Note 1: Initial embeddings can be given only to entities in Column 2 in the Input File.
Note 2: You can use any embedding dimension. Cleora will adjust.
Note 3: You can give initial embeddings only to SOME entities. Cleora will utilize the provided embeddings when available, and for other entities, it will initialize embeddings using its standard initialization method.
Option 1: .tsv file
Prepare a .tsv file in which the first column contains entity identifiers (corresponding to Column 2 in the Input File), and other columns contain embeddings.
>>> your_embedding_matrix.shape
(171002, 129)
# there are 171002 entity ids
# the embedding size is 128, the first column is the entity id
>>> np.savetxt("your_initial_embeddings.tsv", your_embedding_matrix, delimiter="\t")
Option 2: .npz file
- Pack your entity identifiers (corresponding to Column 2 in the Input File) into a Numpy array.
>>> your_entity_ids_arr.shape
(171002, )
# there are 171002 entity ids
- Pack your embeddings into a 2D Numpy matrix.
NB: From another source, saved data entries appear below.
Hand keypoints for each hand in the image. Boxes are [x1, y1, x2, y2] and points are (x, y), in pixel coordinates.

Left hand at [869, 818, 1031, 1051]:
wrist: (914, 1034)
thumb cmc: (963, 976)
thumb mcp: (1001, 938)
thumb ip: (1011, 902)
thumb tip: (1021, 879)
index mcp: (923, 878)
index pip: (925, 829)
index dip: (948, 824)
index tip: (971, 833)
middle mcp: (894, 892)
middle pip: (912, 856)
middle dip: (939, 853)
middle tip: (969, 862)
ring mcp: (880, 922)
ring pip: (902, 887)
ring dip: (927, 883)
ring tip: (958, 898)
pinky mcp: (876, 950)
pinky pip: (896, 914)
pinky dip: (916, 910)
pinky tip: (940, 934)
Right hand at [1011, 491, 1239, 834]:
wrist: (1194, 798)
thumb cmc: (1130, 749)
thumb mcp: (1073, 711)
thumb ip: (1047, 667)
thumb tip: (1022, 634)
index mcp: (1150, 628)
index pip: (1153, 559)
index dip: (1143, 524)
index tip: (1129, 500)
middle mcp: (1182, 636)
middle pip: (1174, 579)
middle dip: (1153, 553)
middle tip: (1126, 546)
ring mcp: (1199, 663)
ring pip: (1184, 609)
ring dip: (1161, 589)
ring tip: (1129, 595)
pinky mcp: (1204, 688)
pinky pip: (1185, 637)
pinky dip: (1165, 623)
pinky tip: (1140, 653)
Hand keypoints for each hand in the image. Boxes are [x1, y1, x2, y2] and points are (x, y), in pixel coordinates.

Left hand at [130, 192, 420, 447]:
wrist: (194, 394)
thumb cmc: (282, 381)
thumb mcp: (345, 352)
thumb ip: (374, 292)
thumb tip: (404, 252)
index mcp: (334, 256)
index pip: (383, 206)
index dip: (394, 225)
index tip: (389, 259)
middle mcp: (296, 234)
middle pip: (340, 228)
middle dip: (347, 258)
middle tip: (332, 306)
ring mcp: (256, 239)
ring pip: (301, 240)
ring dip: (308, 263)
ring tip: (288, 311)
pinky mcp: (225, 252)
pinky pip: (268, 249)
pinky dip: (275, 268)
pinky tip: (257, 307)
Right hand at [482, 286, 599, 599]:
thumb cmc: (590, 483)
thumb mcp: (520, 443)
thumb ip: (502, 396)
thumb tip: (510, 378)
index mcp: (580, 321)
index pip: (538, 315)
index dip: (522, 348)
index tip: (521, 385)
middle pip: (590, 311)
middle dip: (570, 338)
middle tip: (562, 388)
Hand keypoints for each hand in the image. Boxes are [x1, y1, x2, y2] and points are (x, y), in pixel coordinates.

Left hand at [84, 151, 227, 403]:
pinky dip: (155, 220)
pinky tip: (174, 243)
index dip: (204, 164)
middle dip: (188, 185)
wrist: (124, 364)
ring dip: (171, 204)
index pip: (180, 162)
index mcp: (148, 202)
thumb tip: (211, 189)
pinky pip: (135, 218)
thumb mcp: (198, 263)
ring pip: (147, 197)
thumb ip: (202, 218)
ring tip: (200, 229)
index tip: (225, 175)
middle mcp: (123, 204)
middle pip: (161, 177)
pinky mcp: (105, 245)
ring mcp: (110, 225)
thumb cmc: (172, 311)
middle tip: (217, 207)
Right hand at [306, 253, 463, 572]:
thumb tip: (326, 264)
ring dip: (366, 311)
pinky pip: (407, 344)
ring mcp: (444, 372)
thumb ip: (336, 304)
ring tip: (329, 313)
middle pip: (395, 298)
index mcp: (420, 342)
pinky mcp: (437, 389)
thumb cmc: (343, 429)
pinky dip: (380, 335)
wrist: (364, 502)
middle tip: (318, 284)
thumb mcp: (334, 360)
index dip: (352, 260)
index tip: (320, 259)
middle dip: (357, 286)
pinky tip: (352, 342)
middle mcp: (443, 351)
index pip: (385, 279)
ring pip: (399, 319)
>>> your_embedding_matrix.shape
(171002, 128)
# the embedding size is 128
- Save the .npz file with appropriate array identifiers:
np.savez("your_initial_embeddings.npz", embeddings=your_embedding_matrix, entity_ids=your_entity_ids_arr)
IMPORTANT: your_entity_ids_arr
should correspond to your_embedding_matrix
and maintain the same ordering; the first entity ID from your_entity_ids_arr
will match the first row of your_embedding_matrix
.
Examples of Bad Initial Embeddings
Here are examples of some bad practices regarding initial embeddings:
- Embeddings with identifiers from Column 1 instead of Column 2. For example, if your Column 1 expresses users and Column 2 expresses products, then do not give embeddings for users. Give embeddings for products.
- Very small embeddings - this can happen when you have only a few parameters for your entities. Generally, embedding length should not be smaller than 128 for optimal performance.
- Embeddings from a poor set of properties or a poor text/image embedding method. The poor quality of initial embeddings will degrade the final quality.